WHAT NEEDS TO BE DONE: Render every line of the records below as a JSON array of strings, with one string per line and any blank lines omitted.

☆ ☆ ☆ ☆ ☆ ☆ ☆

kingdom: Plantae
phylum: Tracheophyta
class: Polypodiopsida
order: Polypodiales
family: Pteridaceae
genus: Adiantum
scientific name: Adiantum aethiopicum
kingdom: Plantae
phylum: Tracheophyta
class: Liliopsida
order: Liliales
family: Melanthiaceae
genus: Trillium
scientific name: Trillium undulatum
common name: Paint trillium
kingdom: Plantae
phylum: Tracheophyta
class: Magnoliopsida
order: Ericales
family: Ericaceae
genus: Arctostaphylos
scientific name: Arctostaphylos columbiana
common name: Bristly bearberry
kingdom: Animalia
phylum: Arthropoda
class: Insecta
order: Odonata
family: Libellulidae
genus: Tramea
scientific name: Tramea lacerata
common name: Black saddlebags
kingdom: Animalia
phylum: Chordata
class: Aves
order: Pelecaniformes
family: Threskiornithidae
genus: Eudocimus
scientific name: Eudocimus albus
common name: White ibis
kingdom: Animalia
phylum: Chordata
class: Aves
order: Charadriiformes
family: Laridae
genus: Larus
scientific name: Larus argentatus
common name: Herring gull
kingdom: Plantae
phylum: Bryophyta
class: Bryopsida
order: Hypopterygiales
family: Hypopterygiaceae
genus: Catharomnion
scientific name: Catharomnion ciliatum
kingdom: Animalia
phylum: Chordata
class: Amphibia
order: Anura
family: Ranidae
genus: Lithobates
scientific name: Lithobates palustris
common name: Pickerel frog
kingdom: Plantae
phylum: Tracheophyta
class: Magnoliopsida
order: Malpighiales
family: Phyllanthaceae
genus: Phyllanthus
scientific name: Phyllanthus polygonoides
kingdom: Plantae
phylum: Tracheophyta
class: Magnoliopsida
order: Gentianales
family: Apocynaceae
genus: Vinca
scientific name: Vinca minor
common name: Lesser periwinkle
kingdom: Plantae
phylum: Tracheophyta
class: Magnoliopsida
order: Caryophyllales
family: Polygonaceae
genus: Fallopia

☆ ☆ ☆ ☆ ☆ ☆ ☆

THE RESULT:
[
  "kingdom: Plantae",
  "phylum: Tracheophyta",
  "class: Polypodiopsida",
  "order: Polypodiales",
  "family: Pteridaceae",
  "genus: Adiantum",
  "scientific name: Adiantum aethiopicum",
  "kingdom: Plantae",
  "phylum: Tracheophyta",
  "class: Liliopsida",
  "order: Liliales",
  "family: Melanthiaceae",
  "genus: Trillium",
  "scientific name: Trillium undulatum",
  "common name: Paint trillium",
  "kingdom: Plantae",
  "phylum: Tracheophyta",
  "class: Magnoliopsida",
  "order: Ericales",
  "family: Ericaceae",
  "genus: Arctostaphylos",
  "scientific name: Arctostaphylos columbiana",
  "common name: Bristly bearberry",
  "kingdom: Animalia",
  "phylum: Arthropoda",
  "class: Insecta",
  "order: Odonata",
  "family: Libellulidae",
  "genus: Tramea",
  "scientific name: Tramea lacerata",
  "common name: Black saddlebags",
  "kingdom: Animalia",
  "phylum: Chordata",
  "class: Aves",
  "order: Pelecaniformes",
  "family: Threskiornithidae",
  "genus: Eudocimus",
  "scientific name: Eudocimus albus",
  "common name: White ibis",
  "kingdom: Animalia",
  "phylum: Chordata",
  "class: Aves",
  "order: Charadriiformes",
  "family: Laridae",
  "genus: Larus",
  "scientific name: Larus argentatus",
  "common name: Herring gull",
  "kingdom: Plantae",
  "phylum: Bryophyta",
  "class: Bryopsida",
  "order: Hypopterygiales",
  "family: Hypopterygiaceae",
  "genus: Catharomnion",
  "scientific name: Catharomnion ciliatum",
  "kingdom: Animalia",
  "phylum: Chordata",
  "class: Amphibia",
  "order: Anura",
  "family: Ranidae",
  "genus: Lithobates",
  "scientific name: Lithobates palustris",
  "common name: Pickerel frog",
  "kingdom: Plantae",
  "phylum: Tracheophyta",
  "class: Magnoliopsida",
  "order: Malpighiales",
  "family: Phyllanthaceae",
  "genus: Phyllanthus",
  "scientific name: Phyllanthus polygonoides",
  "kingdom: Plantae",
  "phylum: Tracheophyta",
  "class: Magnoliopsida",
  "order: Gentianales",
  "family: Apocynaceae",
  "genus: Vinca",
  "scientific name: Vinca minor",
  "common name: Lesser periwinkle",
  "kingdom: Plantae",
  "phylum: Tracheophyta",
  "class: Magnoliopsida",
  "order: Caryophyllales",
  "family: Polygonaceae",
  "genus: Fallopia"
]